● **ARTICLE**
## start

For the first time in more than 15 years, the California Public Utilities Commission (CPUC) is considering dramatic changes to residential electricity rates across the state that will mean higher bills for the majority of residential customers. California’s three big private utility companies—Pacific Gas & Electric (PG&E), Southern California Edison and San Diego Gas & Electric (SDG&E)—have proposed changes that would: add a $10 per month fixed fee to all bills ($5 for California Alternate Rates for Energy (CARE) customers); reduce the number of rate tiers (from 4 to 2); increase baseline rates; and reduce the overall CARE discount. The CPUC is also considering whether to automatically enroll all customers into a “time of use” rate that would charge significantly higher rates during peak summer hours.

The utility companies claim that these changes will help to protect all customers from punitively high electricity bills, help customers located in hot climates, and reduce subsidies between high- and low-usage customers.

But adding a monthly fee and raising the baseline rate would mean higher monthly bills for all CARE customers and most low-income customers. These changes would also punish customers who already conserve energy, and lower monthly bills for high-income and high-usage customers, especially those with large homes, large central air conditioning systems and large swimming pools.

## end

● **THE PROBLEM**
Write out, word for word, the part of the article above on California electricity rates that begins at the words "The utility companies" and stops after "and low-usage customers.".

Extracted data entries

## start

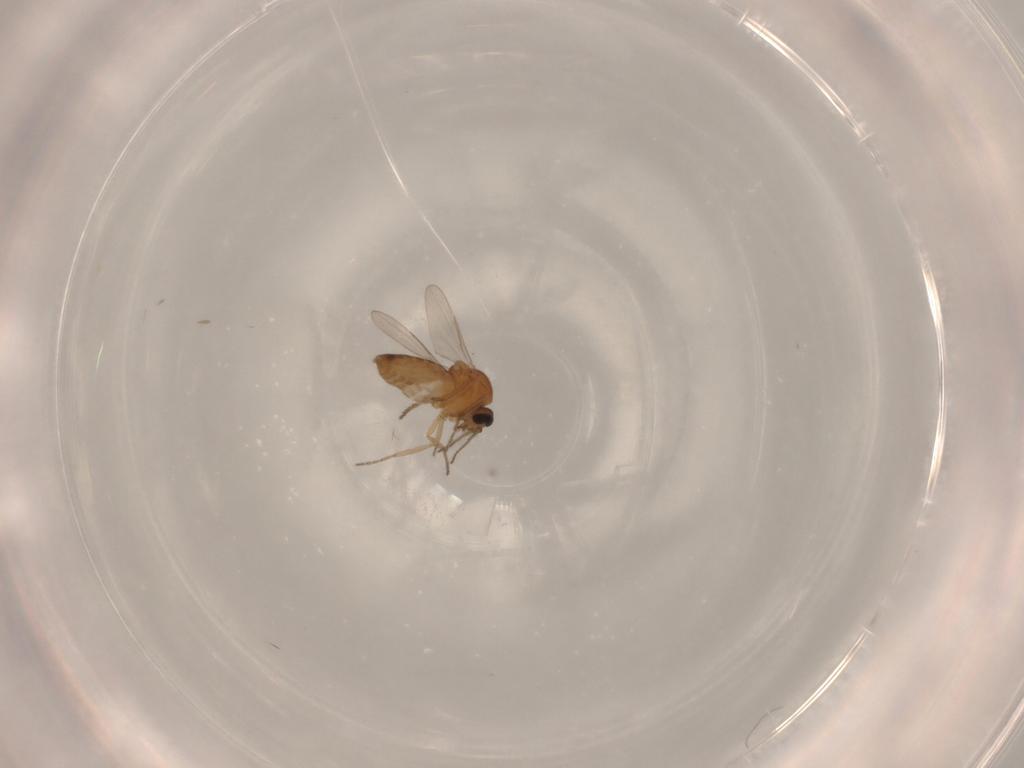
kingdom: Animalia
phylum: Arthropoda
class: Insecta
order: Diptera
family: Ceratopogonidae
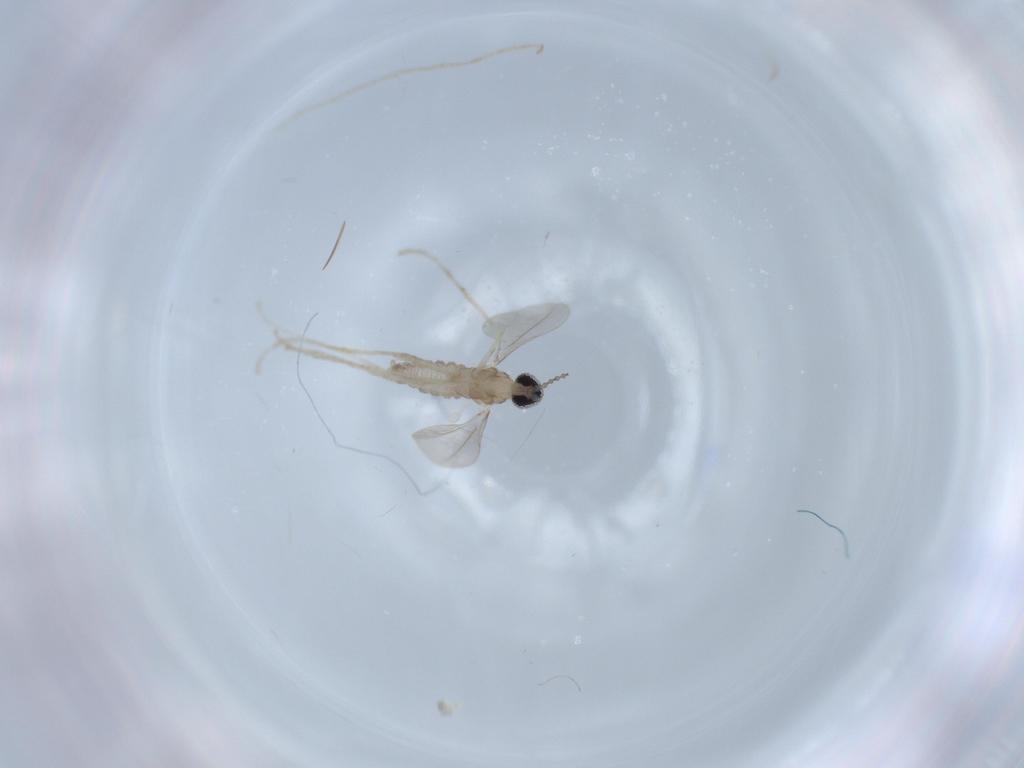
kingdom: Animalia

## end

● **ANSWER TO THIS TASK**
The utility companies claim that these changes will help to protect all customers from punitively high electricity bills, help customers located in hot climates, and reduce subsidies between high- and low-usage customers.